● Excerpted passage:
Thanks, Roger. Excited to chat a bit about AI. This has been a space that I’ve been involved in for my entire professional life, and hopefully we can share some insights that help everybody out.

A lot of people are thinking that AI is something that has really good connotations, it can do so much for society and so much for business, but there’s a controversial element too, and it can be used for dark purposes and all that kind of stuff, and we’re going to debunk some of those myths, but I look at AI as being still somewhat the Wild West frontier to most of the audience listening, myself included.

And there’s so much for us to learn. But much like the internet was in its infancy, it has now become an everyday tool that my grandmother could be on. And everybody understands the internet. And it’s so easy to Google search things and find research on things around the world. And that’s a remarkable tool.

I look at AI being much the same way. And it’s really revolutionary. AI It’s revolutionizing the way we live and the way we run, we run our businesses. So with that said I want you to give us sort of a crash course in what we consider to be really important elements of a successful restaurant.

Now I know that we personally at Restaurant Rockstars, we sell something called the Restaurant Academy, which is a crash course in either starting a first restaurant or running one most successfully. And we have these six foundational pillars that I like to go through. Because I think they’re critical elements where artificial intelligence can improve a business.

And you’re the expert, and you can take us through that and take us any way you can within these pillars. And the first one is really logistics. So there are often people that Have a dream of getting into the restaurant business, and they need to obviously open the doors to a first place. And some of them may have experience in other businesses, or some may be completely green.

We’ve never started a business before. And logistics is everything from writing a business plan to getting the business funded, to figuring out the equipment we need and the licenses and all those things. would fall under logistics. What can AI do in that particular realm to, to help make it a simpler process and seamless and give us all the information that’s literally at our fingertips?


think before we jump into the AI piece, it’s important to contextualize how different technological changes and different tools enable people to actually have, higher earnings, have greater businesses, have greater impacts. For me, I love sports. So when I look at a soccer ball, I’m like, here’s a 35 soccer ball, with me, I can barely do anything.

I kick it into the net. I can barely get a goal, half the time. But when Messi comes along, he turns that 35 dollar soccer ball into a, 1 billion franchise. When Michael Jordan sees a basketball that costs 20 bucks from, Walmart, he might be able to do a lot more than I can.

He can create a billion dollar enterprise. So to me, this. I think we call AI, which is really just, faster computers and faster engine than before is enabling each person in whatever industry they are to have that Michael Jordan or Messi level of capacity at the cost of the soccer ball or the baseball, 20 bucks a month for, let’s say, for chat GPT

what we’ve seen traditionally is, whenever there’s a new technological revolution, we have a greater ability to be efficient in the way that we move about the way that we work, the way that we, the way that we travel. When the bike came around people went from being one of the, one of the least efficient animals in the world to, More efficient than even the top birds, Steve Jobs has this metaphor about the condor versus the bike that you can Google.

But the idea is that the bike made people more efficient in how they travel. With AI, now we’re enabling anybody who has any business experience to immediately shorten their learning time about any industry they’re in. Especially restaurants from, years down to months, not the days even.

● Record excerpts:
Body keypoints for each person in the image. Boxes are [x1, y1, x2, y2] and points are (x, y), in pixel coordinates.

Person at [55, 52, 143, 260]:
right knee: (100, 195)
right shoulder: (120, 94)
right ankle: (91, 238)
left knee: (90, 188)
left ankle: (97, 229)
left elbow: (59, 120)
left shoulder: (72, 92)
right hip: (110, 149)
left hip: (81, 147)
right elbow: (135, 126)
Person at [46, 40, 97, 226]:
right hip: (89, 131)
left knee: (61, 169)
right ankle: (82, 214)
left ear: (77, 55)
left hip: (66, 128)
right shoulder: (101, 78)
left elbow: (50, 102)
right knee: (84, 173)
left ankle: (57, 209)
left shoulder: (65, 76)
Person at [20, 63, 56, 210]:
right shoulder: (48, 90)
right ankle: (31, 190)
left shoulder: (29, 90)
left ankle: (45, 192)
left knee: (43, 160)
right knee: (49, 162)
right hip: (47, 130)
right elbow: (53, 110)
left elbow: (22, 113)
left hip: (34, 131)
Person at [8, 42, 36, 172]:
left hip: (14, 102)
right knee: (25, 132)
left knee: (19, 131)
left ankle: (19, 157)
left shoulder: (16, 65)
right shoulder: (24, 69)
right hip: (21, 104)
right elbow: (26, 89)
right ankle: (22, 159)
--
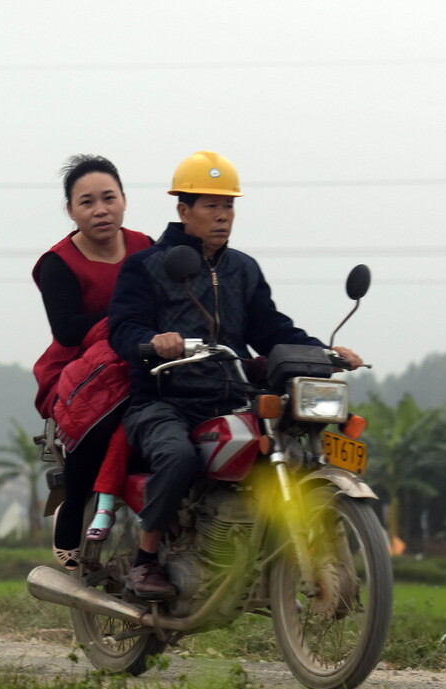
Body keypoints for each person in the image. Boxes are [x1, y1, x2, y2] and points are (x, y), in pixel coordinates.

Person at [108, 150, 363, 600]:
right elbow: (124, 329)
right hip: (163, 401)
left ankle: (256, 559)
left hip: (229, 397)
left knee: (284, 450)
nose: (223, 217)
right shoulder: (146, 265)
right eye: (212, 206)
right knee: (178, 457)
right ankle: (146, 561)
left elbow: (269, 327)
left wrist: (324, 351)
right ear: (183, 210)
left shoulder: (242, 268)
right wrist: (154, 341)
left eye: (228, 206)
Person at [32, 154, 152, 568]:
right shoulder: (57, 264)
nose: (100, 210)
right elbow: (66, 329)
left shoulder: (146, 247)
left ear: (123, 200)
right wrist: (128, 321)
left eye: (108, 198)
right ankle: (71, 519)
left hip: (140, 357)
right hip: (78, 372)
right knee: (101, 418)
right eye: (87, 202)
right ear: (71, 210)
...
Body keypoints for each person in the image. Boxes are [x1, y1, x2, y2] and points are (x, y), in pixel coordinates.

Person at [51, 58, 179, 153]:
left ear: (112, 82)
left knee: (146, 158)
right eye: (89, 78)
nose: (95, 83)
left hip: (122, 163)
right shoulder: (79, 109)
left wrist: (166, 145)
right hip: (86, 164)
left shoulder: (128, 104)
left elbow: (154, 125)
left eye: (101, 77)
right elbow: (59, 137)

● Problem details:
Please edit the passage on AI and restaurants from "We’ve never started" up to and including "barely do anything." and swap each "logistics" for "operations". Leave everything else unchanged.

● Written answer:
We’ve never started a business before. And operations is everything from writing a business plan to getting the business funded, to figuring out the equipment we need and the licenses and all those things. would fall under operations. What can AI do in that particular realm to, to help make it a simpler process and seamless and give us all the information that’s literally at our fingertips?


think before we jump into the AI piece, it’s important to contextualize how different technological changes and different tools enable people to actually have, higher earnings, have greater businesses, have greater impacts. For me, I love sports. So when I look at a soccer ball, I’m like, here’s a 35 soccer ball, with me, I can barely do anything.